═══ The input

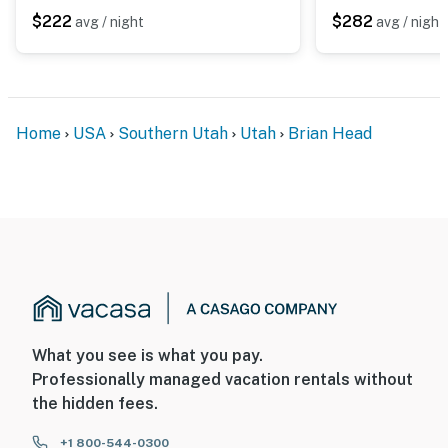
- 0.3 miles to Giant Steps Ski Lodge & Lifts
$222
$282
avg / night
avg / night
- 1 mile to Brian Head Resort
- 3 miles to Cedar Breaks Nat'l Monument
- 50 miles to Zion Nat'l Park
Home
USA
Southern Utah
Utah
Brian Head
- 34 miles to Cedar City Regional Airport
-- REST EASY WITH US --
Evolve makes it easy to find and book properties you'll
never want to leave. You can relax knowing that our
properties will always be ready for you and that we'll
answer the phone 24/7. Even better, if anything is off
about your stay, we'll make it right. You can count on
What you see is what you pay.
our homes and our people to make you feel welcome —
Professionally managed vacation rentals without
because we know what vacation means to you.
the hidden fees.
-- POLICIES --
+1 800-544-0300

══════
═══ The input

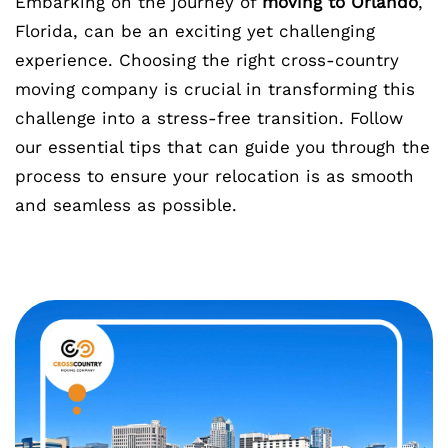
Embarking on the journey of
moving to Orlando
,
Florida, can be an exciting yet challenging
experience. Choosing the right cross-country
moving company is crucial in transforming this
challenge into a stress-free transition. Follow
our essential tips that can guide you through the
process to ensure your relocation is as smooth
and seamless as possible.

══════

* Job *
Copy out the lines from the one containing "Embarking on the journey of" through the one containing "and seamless as possible.", inclusive, with "stress-free" replaced by "hassle-free" and nothing else altered.

* Result of the task *
Embarking on the journey of
moving to Orlando
,
Florida, can be an exciting yet challenging
experience. Choosing the right cross-country
moving company is crucial in transforming this
challenge into a hassle-free transition. Follow
our essential tips that can guide you through the
process to ensure your relocation is as smooth
and seamless as possible.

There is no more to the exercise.